Exercise
Please extract every line of the records below and reproduce each one unchanged.

Data listing

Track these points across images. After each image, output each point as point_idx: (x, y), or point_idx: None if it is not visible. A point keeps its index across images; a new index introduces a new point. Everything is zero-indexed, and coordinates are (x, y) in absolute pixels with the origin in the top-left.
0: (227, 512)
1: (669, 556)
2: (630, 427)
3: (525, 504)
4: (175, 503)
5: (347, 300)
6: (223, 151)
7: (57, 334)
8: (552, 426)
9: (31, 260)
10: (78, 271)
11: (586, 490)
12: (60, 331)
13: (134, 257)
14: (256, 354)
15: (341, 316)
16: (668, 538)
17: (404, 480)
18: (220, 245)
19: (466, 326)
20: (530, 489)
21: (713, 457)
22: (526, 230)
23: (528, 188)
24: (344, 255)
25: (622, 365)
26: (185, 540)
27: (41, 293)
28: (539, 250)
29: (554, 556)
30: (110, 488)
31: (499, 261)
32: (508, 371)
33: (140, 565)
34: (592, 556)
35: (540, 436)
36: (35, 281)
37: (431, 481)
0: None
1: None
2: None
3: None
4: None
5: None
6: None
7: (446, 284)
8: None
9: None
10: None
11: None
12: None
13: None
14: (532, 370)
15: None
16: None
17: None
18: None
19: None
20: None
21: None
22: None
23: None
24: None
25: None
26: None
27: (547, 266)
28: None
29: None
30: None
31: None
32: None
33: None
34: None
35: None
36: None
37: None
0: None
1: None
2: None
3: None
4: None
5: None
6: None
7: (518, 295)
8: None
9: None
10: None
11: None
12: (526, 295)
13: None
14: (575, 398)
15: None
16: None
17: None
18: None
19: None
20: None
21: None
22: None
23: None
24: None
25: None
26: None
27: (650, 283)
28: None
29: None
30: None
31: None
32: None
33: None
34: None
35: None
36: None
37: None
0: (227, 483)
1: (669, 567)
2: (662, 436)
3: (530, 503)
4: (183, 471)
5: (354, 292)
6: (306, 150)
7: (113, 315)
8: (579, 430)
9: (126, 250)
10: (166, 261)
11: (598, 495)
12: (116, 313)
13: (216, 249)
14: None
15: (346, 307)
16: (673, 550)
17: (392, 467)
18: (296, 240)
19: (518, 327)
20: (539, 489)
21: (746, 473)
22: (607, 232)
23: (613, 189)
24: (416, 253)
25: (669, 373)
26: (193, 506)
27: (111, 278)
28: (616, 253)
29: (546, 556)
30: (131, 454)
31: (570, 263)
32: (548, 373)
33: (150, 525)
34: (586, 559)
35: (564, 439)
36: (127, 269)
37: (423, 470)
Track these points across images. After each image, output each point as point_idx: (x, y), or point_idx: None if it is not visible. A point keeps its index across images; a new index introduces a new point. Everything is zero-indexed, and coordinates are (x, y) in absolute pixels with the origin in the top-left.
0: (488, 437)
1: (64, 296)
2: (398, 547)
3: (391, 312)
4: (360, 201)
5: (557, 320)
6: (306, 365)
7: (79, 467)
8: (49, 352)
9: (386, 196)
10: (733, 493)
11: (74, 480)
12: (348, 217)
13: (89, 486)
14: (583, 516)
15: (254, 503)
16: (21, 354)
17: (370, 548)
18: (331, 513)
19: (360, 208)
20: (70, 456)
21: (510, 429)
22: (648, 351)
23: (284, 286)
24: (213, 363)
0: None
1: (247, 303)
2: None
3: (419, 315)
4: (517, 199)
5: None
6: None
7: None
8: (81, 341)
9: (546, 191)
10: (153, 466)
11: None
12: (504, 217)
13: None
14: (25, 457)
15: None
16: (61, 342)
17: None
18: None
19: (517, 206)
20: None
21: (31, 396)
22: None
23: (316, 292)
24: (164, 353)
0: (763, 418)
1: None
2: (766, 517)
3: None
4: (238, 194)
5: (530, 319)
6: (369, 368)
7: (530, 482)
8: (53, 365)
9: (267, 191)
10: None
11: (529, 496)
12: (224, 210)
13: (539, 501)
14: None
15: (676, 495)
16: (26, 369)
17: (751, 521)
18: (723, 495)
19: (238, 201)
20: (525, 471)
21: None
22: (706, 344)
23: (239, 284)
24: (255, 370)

Finished task
Track these points across images. After each image, output each point as point_idx: (x, y), or point_idx: None if it is not visible. A point keeps its index across images; a new index introduces a new point. Everything is zero-indexed, and coordinates are (x, y) in absolute pixels with the origin in the top-left.
0: (227, 512)
1: (669, 556)
2: (630, 427)
3: (525, 504)
4: (175, 503)
5: (347, 300)
6: (223, 151)
7: (57, 334)
8: (552, 426)
9: (31, 260)
10: (78, 271)
11: (586, 490)
12: (60, 331)
13: (134, 257)
14: (256, 354)
15: (341, 316)
16: (668, 538)
17: (404, 480)
18: (220, 245)
19: (466, 326)
20: (530, 489)
21: (713, 457)
22: (526, 230)
23: (528, 188)
24: (344, 255)
25: (622, 365)
26: (185, 540)
27: (41, 293)
28: (539, 250)
29: (554, 556)
30: (110, 488)
31: (499, 261)
32: (508, 371)
33: (140, 565)
34: (592, 556)
35: (540, 436)
36: (35, 281)
37: (431, 481)
0: None
1: None
2: None
3: None
4: None
5: None
6: None
7: (446, 284)
8: None
9: None
10: None
11: None
12: None
13: None
14: (532, 370)
15: None
16: None
17: None
18: None
19: None
20: None
21: None
22: None
23: None
24: None
25: None
26: None
27: (547, 266)
28: None
29: None
30: None
31: None
32: None
33: None
34: None
35: None
36: None
37: None
0: None
1: None
2: None
3: None
4: None
5: None
6: None
7: (518, 295)
8: None
9: None
10: None
11: None
12: (526, 295)
13: None
14: (575, 398)
15: None
16: None
17: None
18: None
19: None
20: None
21: None
22: None
23: None
24: None
25: None
26: None
27: (650, 283)
28: None
29: None
30: None
31: None
32: None
33: None
34: None
35: None
36: None
37: None
0: (227, 483)
1: (669, 567)
2: (662, 436)
3: (530, 503)
4: (183, 471)
5: (354, 292)
6: (306, 150)
7: (113, 315)
8: (579, 430)
9: (126, 250)
10: (166, 261)
11: (598, 495)
12: (116, 313)
13: (216, 249)
14: None
15: (346, 307)
16: (673, 550)
17: (392, 467)
18: (296, 240)
19: (518, 327)
20: (539, 489)
21: (746, 473)
22: (607, 232)
23: (613, 189)
24: (416, 253)
25: (669, 373)
26: (193, 506)
27: (111, 278)
28: (616, 253)
29: (546, 556)
30: (131, 454)
31: (570, 263)
32: (548, 373)
33: (150, 525)
34: (586, 559)
35: (564, 439)
36: (127, 269)
37: (423, 470)
Track these points across images. After each image, output each point as point_idx: (x, y), or point_idx: None if it is not visible. A point keeps its index across images; a new index introduces a new point. Everything is zero-indexed, and coordinates are (x, y) in absolute pixels with the origin in the top-left.
0: (488, 437)
1: (64, 296)
2: (398, 547)
3: (391, 312)
4: (360, 201)
5: (557, 320)
6: (306, 365)
7: (79, 467)
8: (49, 352)
9: (386, 196)
10: (733, 493)
11: (74, 480)
12: (348, 217)
13: (89, 486)
14: (583, 516)
15: (254, 503)
16: (21, 354)
17: (370, 548)
18: (331, 513)
19: (360, 208)
20: (70, 456)
21: (510, 429)
22: (648, 351)
23: (284, 286)
24: (213, 363)
0: None
1: (247, 303)
2: None
3: (419, 315)
4: (517, 199)
5: None
6: None
7: None
8: (81, 341)
9: (546, 191)
10: (153, 466)
11: None
12: (504, 217)
13: None
14: (25, 457)
15: None
16: (61, 342)
17: None
18: None
19: (517, 206)
20: None
21: (31, 396)
22: None
23: (316, 292)
24: (164, 353)
0: (763, 418)
1: None
2: (766, 517)
3: None
4: (238, 194)
5: (530, 319)
6: (369, 368)
7: (530, 482)
8: (53, 365)
9: (267, 191)
10: None
11: (529, 496)
12: (224, 210)
13: (539, 501)
14: None
15: (676, 495)
16: (26, 369)
17: (751, 521)
18: (723, 495)
19: (238, 201)
20: (525, 471)
21: None
22: (706, 344)
23: (239, 284)
24: (255, 370)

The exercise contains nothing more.